- [INSTRUCTION 1]: Please write out the lines of the records again, replacing "About Us" with "Who We Are" and leaving everything else unchanged.

- [DOCUMENT SEGMENT]:
Paper 2 Computer Networks Answers

These answers correspond to Paper 2 Computer Networks Drills.

Verification note: every Python code block in this answer file has been executed locally.

Answer 1: Encode Decode

Model answer:

def round_trip(text):
    data = text.encode("utf-8")
    decoded = data.decode("utf-8")
    return decoded
 
 
print(round_trip("hello"))
print(round_trip("café"))

Expected output:

hello
café

Mark points:

  • uses .encode("utf-8") on the input string;
  • stores or passes the encoded byte sequence correctly;
  • uses .decode("utf-8") on the bytes;
  • returns the decoded string and produces the expected output for both ASCII and non-ASCII text.

Common weak answer:

  • returning the bytes object instead of decoding it back into a string.

Answer 2: Simple Client

Model answer with a local one-shot test server:

import socket
import threading
 
 
def start_ack_server():
    server = socket.socket(socket.AF_INET, socket.SOCK_STREAM)
    server.bind(("127.0.0.1", 0))
    server.listen(1)
    port = server.getsockname()[1]
 
    def serve_once():
        conn, _ = server.accept()
        data = b""
        while b"\n" not in data:
            chunk = conn.recv(1024)
            if chunk == b"":
                break
            data += chunk
        message = data.decode("utf-8").strip()
        conn.sendall(("ACK:" + message + "\n").encode("utf-8"))
        conn.close()
        server.close()
 
    thread = threading.Thread(target=serve_once)
    thread.start()

- [INPUT FOR THIS TASK]:
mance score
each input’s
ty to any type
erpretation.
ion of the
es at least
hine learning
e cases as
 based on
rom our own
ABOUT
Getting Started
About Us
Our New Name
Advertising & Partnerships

- [INSTRUCTION 2]:
Answer these questions from the Paper 2 networks answers, marking each answer with the same letter:
(a) Which encoding does the model answer for Answer 1 pass to .encode and .decode?
(b) To which IP address does the test server in Answer 2 bind?
(c) What prefix does that server put before the message it sends back?

- [FINAL ANSWER 1]:
mance score
each input’s
ty to any type
erpretation.
ion of the
es at least
hine learning
e cases as
 based on
rom our own
ABOUT
Getting Started
Who We Are
Our New Name
Advertising & Partnerships

- [FINAL ANSWER 2]:
(a) "utf-8"
(b) 127.0.0.1
(c) "ACK:"